While Lau Kar-leung’s Mad Monkey uses Monkey Style kung fu to deliver a restrained Shaw Brothers response to Drunken Master, Kuo took the exact same cast from 7 Grandmasters and put them in Chess Boxing which takes its cues directly from Snake in the Eagle’s Shadow. In Snake, Jackie played a guy so dumb the local kung fu school used him as a walking punching bag until he made friends with Beggar So and learned Snake Fist kung fu. Unfortunately, Beggar So, the last master of the Snake Fist, is being hunted down by Hwang Jang-Lee and the movie ends with the seemingly-invincible Hwang beating Beggar So to a pulp before Jackie shows up and bangs on his skull like a drum with his brand new Cat’s Claw style.

Chess Boxing tells the almost identical tale of Ah Pao (Lee Yi-min) a young dork who wants to learn kung fu at the Chang Sing School where he’s made a walking punching bag before befriending the cook (played by Simon Yuen) who shows him that kitchen work is the foundation of kung fu. Meanwhile, Ghost Faced Killer (Mark Long, portraying one of the all-timer kung fu villains), strolls around the Taiwanese countryside murdering every single head of every single kung fu clan who conspired to have him murdered, which actually seems pretty fair. When Ah Pao gets thrown out of the Chang Sing School for possessing one of Ghost Faced Killer’s trademark murder medallions he winds up learning true kung fu from Ghost Faced Killer’s next victim, Chi Siu-tien (Jack Long), a chess fanatic.

 
 

Shot outdoors, like most classic Kuo productions, the action’s on overdrive right out of the gate, and the fights hurt. Kuo knows how to keep a story cooking, he’s got a knack for framing, and he’s excellent at delivering fun effects with nothing more than some nimble editing and clever camera tricks. When Ah Pao complains that all they’ve done is play chess for a month and he didn’t come here to learn how to play chess he came to learn how to kick ass, Master Chi tells him, “You’ve already been learning,” and then calls out chess moves and stances, turning Ah Pao into a living, fighting chess piece, complete with groovy animations. This kind of “You’re not painting my fence, you’re learning martial arts” schtick was the core of the Shaolin kung fu flick, and later of Chan’s kung fu comedies, and it would eventually find its fullest expression in the West via The Karate Kid (a movie that Corey Yuen, one of Kuo’s collaborators, described as Drunken Master with worse action and no drinking).

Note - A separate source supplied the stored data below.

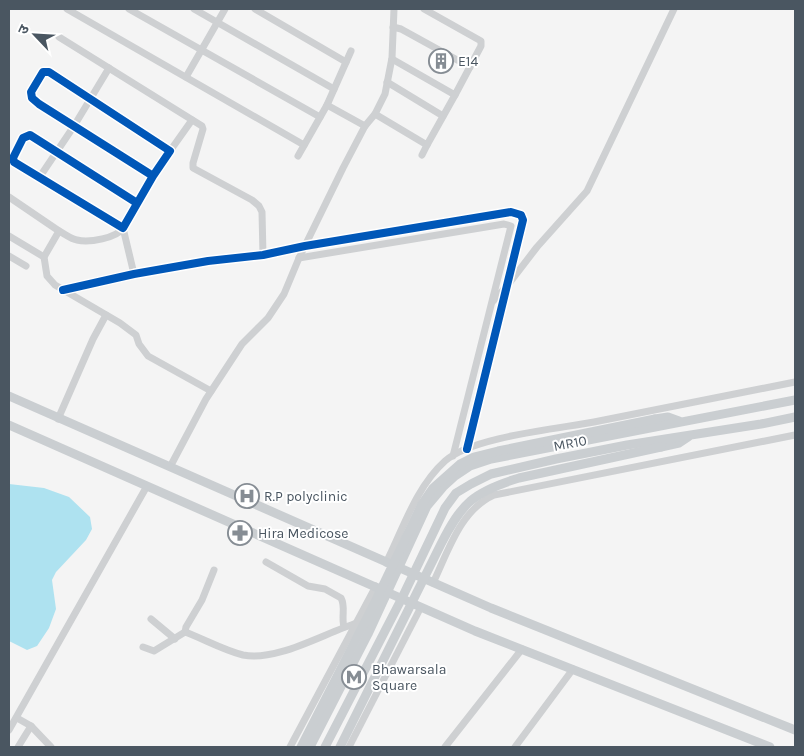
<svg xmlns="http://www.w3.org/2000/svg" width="804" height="756" viewBox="0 0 804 756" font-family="Karla,'Noto Sans Devanagari',sans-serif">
<rect width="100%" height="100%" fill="#f4f4f4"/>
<polygon fill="#aee2f0" points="9,484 44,488 69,497 90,517 92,529 86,540 56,572 52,580 56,609 49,628 37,646 27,650 9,641"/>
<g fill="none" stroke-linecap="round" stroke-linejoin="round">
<g stroke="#ced0d2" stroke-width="7">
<polyline points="67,9 304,145"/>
<polyline points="129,9 320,117"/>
<polyline points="194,9 334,89"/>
<polyline points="255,9 346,62"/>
<polyline points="393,27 401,29 470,67"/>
<polyline points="59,37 202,126 203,129 193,163 193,168 252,200 259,206 262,212 263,255"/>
<polyline points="392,59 455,95 481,46 481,41 424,9"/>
<polyline points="186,77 225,9"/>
<polyline points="387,82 443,116"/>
<polyline points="327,105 365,126"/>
<polyline points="375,114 427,145 455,95"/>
<polyline points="170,151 192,120"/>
<polyline points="422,155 427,145"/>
<polyline points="298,156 327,105 351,51"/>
<polyline points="39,178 74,126 109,68"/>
<polyline points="9,197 59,231 44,257 47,276 55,285 120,323 136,335 139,344 148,356 211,391"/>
<polyline points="137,203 30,135 23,138 13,158 14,162 123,228 153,176 170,151 49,72 43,72 31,92 32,98 39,104 153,176"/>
<polyline points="123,228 134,274"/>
<path d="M59 231C65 234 71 239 77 240 89 243 117 238 123 228"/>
<polyline points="9,236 44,257"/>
<polyline points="9,256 26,266"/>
<polyline points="299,258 504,224 511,226 453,456"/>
<polyline points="63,290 134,274 208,261 263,255 305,246 511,212 521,215 523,220 467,449"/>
<polyline points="493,301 507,286 537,247 587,191 674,9"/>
<polyline points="58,419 93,339 106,315"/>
<polyline points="170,467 206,399 242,344 268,318 284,294 299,258 343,168 365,126 375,114 385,94 392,58 394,9"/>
<path d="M266 562 308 586 325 589 341 598C346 607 341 616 344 627"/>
<path d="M386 563C403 529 416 487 445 461 472 437 556 429 594 422 661 409 728 395 795 382"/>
<path d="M433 583C448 552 460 510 494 495L795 435"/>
<polyline points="151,619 175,639"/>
<polyline points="185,632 186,627 202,600 214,570"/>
<path d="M143 647 154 651 185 632C204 639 223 650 243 655 277 662 324 633 357 623"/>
<polyline points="17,718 31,726 51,747"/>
<polyline points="9,730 147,486"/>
<polyline points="18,747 31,726"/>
<polyline points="290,747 376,586"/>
<polyline points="349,747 421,607"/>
<polyline points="445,747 522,649"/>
<polyline points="515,747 573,669"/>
</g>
<g stroke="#caced1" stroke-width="9">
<polyline points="9,396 491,608 795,730"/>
<polyline points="655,419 668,417 679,421"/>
<polyline points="9,425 475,631 770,747"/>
<polyline points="661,447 679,443 688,437"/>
<polyline points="310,747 368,634 427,506 443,487 455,476 470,466 491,459 795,400"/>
<polyline points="325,747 402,598 445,508 456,493 471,484 491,474 556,459 627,445 761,424 795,417"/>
</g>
<g stroke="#caced1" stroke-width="9">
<polyline points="301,747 376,600 422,504 433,488 460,464 474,457 498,451 655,419"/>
<path d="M340 747 441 544C462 503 473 492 519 478L661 447"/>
</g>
<defs>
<g id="cycleway">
<polyline points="137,203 30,135 23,138 13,158 14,162 123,228 153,176 170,151 49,72 43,72 31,92 32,98 39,104 153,176"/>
<polyline points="63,290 134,274 208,261 263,255 305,246 511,212 521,215 523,220 467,449"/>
</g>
</defs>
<use href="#cycleway" stroke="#fff" stroke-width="11"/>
<use href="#cycleway" stroke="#0057b8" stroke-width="8"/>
</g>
<defs>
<symbol id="building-ring" viewBox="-11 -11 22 22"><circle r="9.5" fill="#fff" stroke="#868d94" stroke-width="1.5"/><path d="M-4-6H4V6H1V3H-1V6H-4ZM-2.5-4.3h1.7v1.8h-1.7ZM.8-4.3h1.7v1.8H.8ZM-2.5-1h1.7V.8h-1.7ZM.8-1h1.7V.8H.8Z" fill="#868d94"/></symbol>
<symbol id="hospital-ring" viewBox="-11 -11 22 22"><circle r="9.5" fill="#fff" stroke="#868d94" stroke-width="1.5"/><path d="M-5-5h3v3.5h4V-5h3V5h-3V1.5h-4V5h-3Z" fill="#868d94"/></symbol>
<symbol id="pharmacy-ring" viewBox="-11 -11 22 22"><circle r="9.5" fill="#fff" stroke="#868d94" stroke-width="1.5"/><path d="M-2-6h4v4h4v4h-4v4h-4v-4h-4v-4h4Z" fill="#868d94"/></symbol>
<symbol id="metro-ring" viewBox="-11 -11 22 22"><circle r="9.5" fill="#fff" stroke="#868d94" stroke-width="1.5"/><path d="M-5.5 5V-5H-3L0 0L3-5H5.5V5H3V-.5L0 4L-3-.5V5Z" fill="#868d94"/></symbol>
</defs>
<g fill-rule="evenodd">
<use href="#building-ring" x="427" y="47" width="28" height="28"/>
<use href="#hospital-ring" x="233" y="482" width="28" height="28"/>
<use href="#pharmacy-ring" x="226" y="519" width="28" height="28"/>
<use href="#metro-ring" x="340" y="663" width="28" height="28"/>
</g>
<g text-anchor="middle" stroke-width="4" stroke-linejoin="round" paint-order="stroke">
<g font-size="14" fill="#4a5661" stroke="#fff" text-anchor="start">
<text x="458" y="66">E14</text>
<text x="264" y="501">R.P polyclinic</text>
<text x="258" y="538">Hira Medicose</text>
<text x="372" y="674">Bhawarsala<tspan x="372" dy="16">Square</tspan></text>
</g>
<g font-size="14" fill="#4a5661" stroke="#fff">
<text transform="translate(570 443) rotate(-11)" y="5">MR10</text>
</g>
</g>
<rect width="804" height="756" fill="none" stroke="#4a5661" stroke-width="20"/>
<g transform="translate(35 35) rotate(295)" stroke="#ffffff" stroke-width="4" paint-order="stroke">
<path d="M0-4L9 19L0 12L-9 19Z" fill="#4a5661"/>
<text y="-8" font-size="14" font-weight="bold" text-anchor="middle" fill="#4a5661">उ</text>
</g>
</svg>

Ending with a lightning fast, whiplash-inducing final fight that displays some intense ground level acrobatics, it’s easy to see why Mystery of Chess Boxing cleaned up in America. Marvin Friedlander’s Marvin Films released it as a sneak peek double feature alongside 7 Grandmasters on December 23, 1981, before it got its big premiere on Christmas Day. It would go on to play all over the Deuce and for the next five years it was tough to find a 12 month period when Mystery of Chess Boxing and 7 Grandmasters didn’t play Times Square, brought back again and again by popular demand. Its final screening was in October, 1989, paired on a double feature with Spike Lee’s Do The Right Thing, and that sounds like a perfect combo move to us.